═══ Provided material

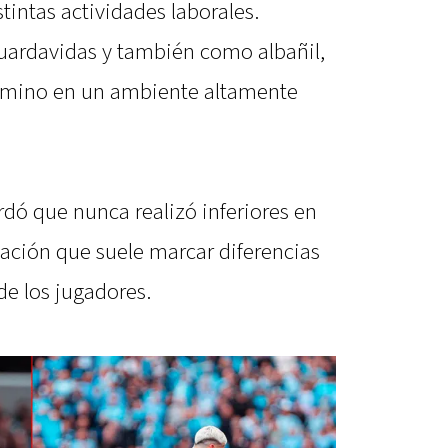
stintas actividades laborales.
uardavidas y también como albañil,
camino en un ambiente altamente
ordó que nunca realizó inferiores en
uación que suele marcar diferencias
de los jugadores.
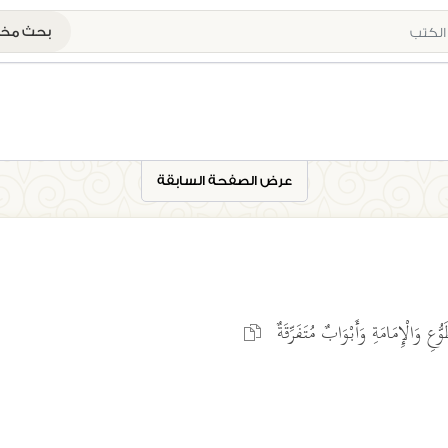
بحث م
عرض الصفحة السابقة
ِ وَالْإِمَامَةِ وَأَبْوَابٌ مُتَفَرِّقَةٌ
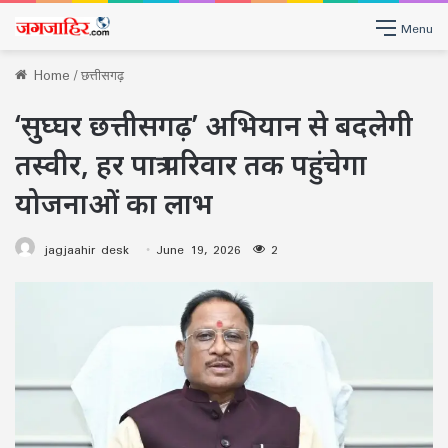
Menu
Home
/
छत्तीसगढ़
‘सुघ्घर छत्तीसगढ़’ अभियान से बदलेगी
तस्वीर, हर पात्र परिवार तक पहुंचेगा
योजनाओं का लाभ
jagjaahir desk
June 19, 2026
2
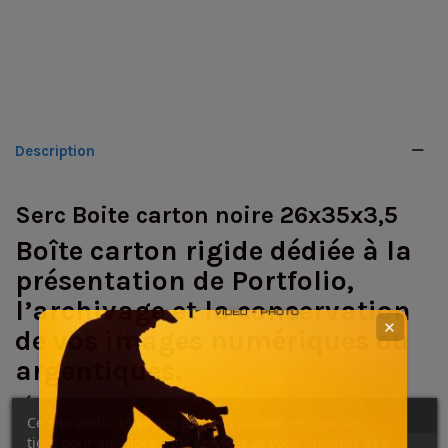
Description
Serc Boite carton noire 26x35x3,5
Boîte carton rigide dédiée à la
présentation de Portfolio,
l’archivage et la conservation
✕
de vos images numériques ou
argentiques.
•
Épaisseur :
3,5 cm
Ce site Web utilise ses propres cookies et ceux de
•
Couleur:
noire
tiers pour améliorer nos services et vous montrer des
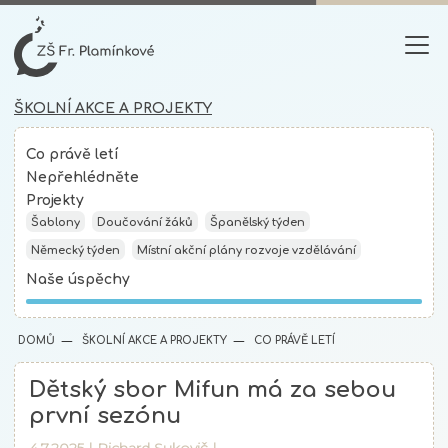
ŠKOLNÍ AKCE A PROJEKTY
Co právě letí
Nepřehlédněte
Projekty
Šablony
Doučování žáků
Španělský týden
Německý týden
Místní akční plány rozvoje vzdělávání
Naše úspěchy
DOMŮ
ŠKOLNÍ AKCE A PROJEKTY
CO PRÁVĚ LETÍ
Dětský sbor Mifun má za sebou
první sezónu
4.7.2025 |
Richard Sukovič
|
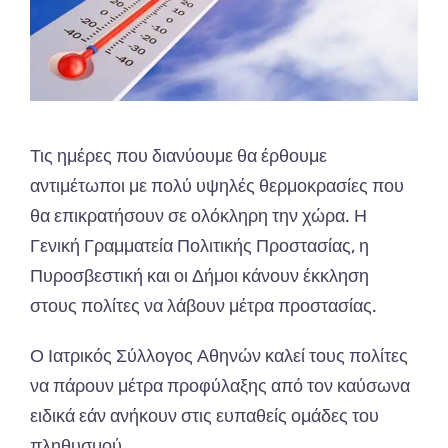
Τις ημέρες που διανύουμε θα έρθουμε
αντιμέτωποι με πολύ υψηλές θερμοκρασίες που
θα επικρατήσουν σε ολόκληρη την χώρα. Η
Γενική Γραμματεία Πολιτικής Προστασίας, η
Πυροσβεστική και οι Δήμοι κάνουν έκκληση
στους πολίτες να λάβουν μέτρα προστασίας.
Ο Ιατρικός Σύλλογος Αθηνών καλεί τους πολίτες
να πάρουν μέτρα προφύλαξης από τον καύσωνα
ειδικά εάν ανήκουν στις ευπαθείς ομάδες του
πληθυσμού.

══════
═══ Provided material

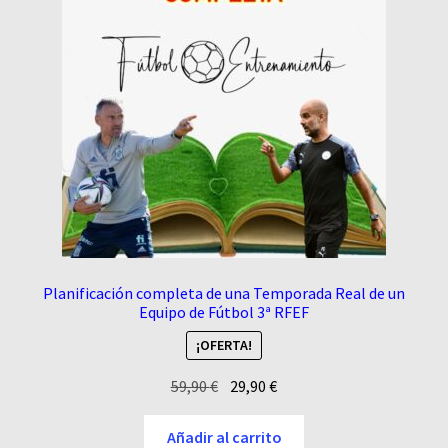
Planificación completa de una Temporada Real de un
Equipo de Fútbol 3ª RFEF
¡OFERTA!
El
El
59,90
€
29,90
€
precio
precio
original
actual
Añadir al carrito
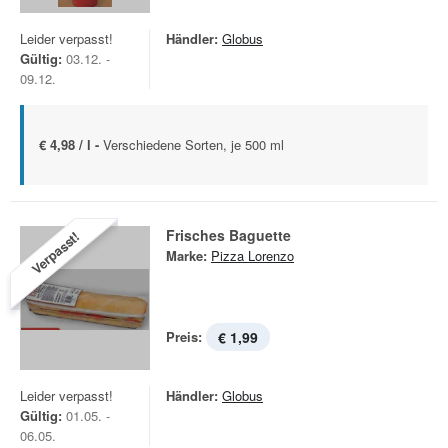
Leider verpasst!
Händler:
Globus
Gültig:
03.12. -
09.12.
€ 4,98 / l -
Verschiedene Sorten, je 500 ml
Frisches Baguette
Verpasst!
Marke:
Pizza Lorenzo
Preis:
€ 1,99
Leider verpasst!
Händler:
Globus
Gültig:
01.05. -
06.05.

══════

Job item — Output the lines from the one containing "stintas actividades laborales." through the one containing "وَالْإِمَامَةِ وَأَبْوَابٌ مُتَفَرِّقَةٌ" as a JSON list of strings, one string per line, with blank lines left out. Leave the pictures out of the answer.

Expected answer —
[
  "stintas actividades laborales.",
  "uardavidas y también como albañil,",
  "camino en un ambiente altamente",
  "ordó que nunca realizó inferiores en",
  "uación que suele marcar diferencias",
  "de los jugadores.",
  "بحث م",
  "عرض الصفحة السابقة",
  "ِ وَالْإِمَامَةِ وَأَبْوَابٌ مُتَفَرِّقَةٌ"
]